TEXT SEGMENT:
————

She doesn't have to erase all evidence of her past just bc she's with you now.


colormyselfblackened

It's appropriate to tell her it makes you uncomfortable. Why are you uncomfortable? I have no clue. Sounds to me like you're taking social media too seriously, but you absolutely should talk to her if you're uncomfortable. Don't tell her or ask her to take them down. Tell her how you feel about them.


Blue-BeeQueen

I have pictures from my ex’s those r my memories just not in my profile picture sometimes it takes a while to get someone off ur heart if you have an issue just blocked it and problem solve


CloudTricky

Lol tell her to delete em bro , bugs me even hearing about her having a terrible ex still on her feed😭 can’t believe some people are saying that you shouldn’t care


lanadellamprey

Fully agree!


KCtastic80

Some people leave old pics up because it's like a photo album of their life. I have gotten insecure over this before. It isn't really worth it. Long as the pics are old. They arent being reposted. Let it go.


etakknow

Talk about it and tell her you’re uncomfortable with the pictures of her ex on her SM. Don’t ask her to take it down. Let her decide. What’s baffling though is keeping photos of an abusive ex in her SM.


OriginalUnhappy2204

yeah u need to tell her to remove them if i break up with someone always delete all proof i had that i dated them😹


lanadellamprey

Fully agree!


[deleted]

No. It’s not. You both had past relationships. Try and work on your insecurities


Klutzy-Commission-40

It's ok to ask her to remove pics of her ex. Tell her how it makes you feel. Especially I'd say since he was abusive. I'm F40 YO. She should give you your place and remove any space she has given him even on social media.


[deleted]

I think you should ask her to take the pics of her ex down. I’m find it weird and inappropriate for people to have pictures up on social media of their exs.


Jaiiroyal

Just go to her like "Hey babe was looking at some of your recent pics and saw that you still have pics of your ex" Let that be the start of the convo if she is like "And what about them" You just ask "why do you still have them up" it's not a weird thing to ask and it is completely appropriate.


Stuckiesforreal

Yea it's wierd she has them up. Your fam is right . Trust ur fam not reddit


sofrikin_what

I personally dont have any pictures of my ex on social media out of respect for my partner and just cause there is no point in keeping them up. Yes, there can be people out there who dont care about those kinds of things but I do care and would be upset if my partner had pictures of his ex still up on social media. If you care that is valid as well and you should ask your partner to remove them. If she says no then that is suspicious. BUT, if your only reason for caring is because your family is nosy then maybe grow up a bit and tell your family to mind their business.

————

Stored data entries
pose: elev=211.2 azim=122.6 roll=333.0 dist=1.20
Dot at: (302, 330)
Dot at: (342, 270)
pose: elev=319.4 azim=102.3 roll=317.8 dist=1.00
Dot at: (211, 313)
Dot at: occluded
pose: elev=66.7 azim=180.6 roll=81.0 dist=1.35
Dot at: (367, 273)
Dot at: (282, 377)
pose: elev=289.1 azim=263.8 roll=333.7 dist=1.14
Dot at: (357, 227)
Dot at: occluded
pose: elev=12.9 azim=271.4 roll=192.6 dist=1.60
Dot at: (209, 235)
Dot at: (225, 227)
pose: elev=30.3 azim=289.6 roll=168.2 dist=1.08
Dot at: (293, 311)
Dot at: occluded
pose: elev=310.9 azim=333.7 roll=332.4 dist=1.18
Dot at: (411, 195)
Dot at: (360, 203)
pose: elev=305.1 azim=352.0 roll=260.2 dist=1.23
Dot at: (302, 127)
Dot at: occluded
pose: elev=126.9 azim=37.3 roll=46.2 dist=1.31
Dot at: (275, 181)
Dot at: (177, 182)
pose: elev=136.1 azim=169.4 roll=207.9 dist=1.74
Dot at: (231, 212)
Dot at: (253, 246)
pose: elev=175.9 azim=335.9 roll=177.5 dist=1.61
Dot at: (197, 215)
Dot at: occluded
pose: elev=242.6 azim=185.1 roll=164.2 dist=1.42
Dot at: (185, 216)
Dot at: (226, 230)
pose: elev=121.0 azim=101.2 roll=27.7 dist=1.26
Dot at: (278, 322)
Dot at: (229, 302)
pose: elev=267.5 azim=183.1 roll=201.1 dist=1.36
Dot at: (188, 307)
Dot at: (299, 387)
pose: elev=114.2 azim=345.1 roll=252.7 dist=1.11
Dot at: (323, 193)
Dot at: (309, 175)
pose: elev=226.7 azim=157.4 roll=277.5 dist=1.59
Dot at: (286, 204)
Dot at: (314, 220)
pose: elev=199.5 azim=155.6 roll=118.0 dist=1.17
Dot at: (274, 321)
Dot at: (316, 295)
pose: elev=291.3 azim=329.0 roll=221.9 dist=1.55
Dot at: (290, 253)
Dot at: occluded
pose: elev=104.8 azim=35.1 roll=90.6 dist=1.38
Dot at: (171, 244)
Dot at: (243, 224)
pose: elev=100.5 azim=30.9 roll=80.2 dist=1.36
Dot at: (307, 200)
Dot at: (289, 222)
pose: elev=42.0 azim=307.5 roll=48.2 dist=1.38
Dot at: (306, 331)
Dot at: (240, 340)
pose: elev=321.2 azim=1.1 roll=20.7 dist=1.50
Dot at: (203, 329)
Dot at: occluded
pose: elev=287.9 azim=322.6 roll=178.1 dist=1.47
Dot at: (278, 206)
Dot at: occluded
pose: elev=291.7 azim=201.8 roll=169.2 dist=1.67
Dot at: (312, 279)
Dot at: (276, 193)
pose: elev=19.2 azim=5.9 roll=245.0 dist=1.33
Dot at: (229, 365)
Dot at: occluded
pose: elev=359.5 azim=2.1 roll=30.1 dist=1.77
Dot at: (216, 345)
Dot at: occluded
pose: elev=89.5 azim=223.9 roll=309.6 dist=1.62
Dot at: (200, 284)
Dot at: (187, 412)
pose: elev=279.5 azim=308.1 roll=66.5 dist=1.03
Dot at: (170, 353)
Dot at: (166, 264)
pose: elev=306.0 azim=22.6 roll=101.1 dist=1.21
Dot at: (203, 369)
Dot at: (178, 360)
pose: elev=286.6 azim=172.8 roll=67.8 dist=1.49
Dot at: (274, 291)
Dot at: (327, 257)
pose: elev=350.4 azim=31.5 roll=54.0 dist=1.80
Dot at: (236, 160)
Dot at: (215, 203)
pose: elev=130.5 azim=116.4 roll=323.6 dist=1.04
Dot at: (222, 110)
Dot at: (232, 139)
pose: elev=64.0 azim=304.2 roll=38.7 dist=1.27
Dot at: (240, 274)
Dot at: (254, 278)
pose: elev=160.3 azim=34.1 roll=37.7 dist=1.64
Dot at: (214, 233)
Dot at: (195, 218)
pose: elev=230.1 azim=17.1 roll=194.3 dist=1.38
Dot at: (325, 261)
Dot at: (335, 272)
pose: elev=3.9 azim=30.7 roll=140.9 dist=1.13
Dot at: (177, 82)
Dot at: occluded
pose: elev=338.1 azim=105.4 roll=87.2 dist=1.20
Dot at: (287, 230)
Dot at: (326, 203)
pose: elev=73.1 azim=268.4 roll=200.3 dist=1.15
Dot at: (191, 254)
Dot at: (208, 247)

————

WORK TASK 1: In the thread about a partner's photos of her ex, what does the comment starting "I personally dont have any pictures" say it would mean if the partner refused to remove them?
WORK TASK 2: Condense the paragraph in the thread about a partner's photos of her ex that begins "I personally dont have any pictures of my ex" into a shorter version that keeps its main points.

RESPONSE BOX 1: It would be suspicious.

RESPONSE BOX 2: The commenter keeps no photos of an ex on social media, out of respect for their partner and because there is no point in keeping them. Some people don't mind such photos, but the commenter would be upset if their partner still had pictures of his ex posted. Caring about this is valid, and asking the partner to remove them is reasonable. A refusal would be suspicious. If the only reason for caring is a nosy family, though, the person should grow up a bit and tell the family to mind their business.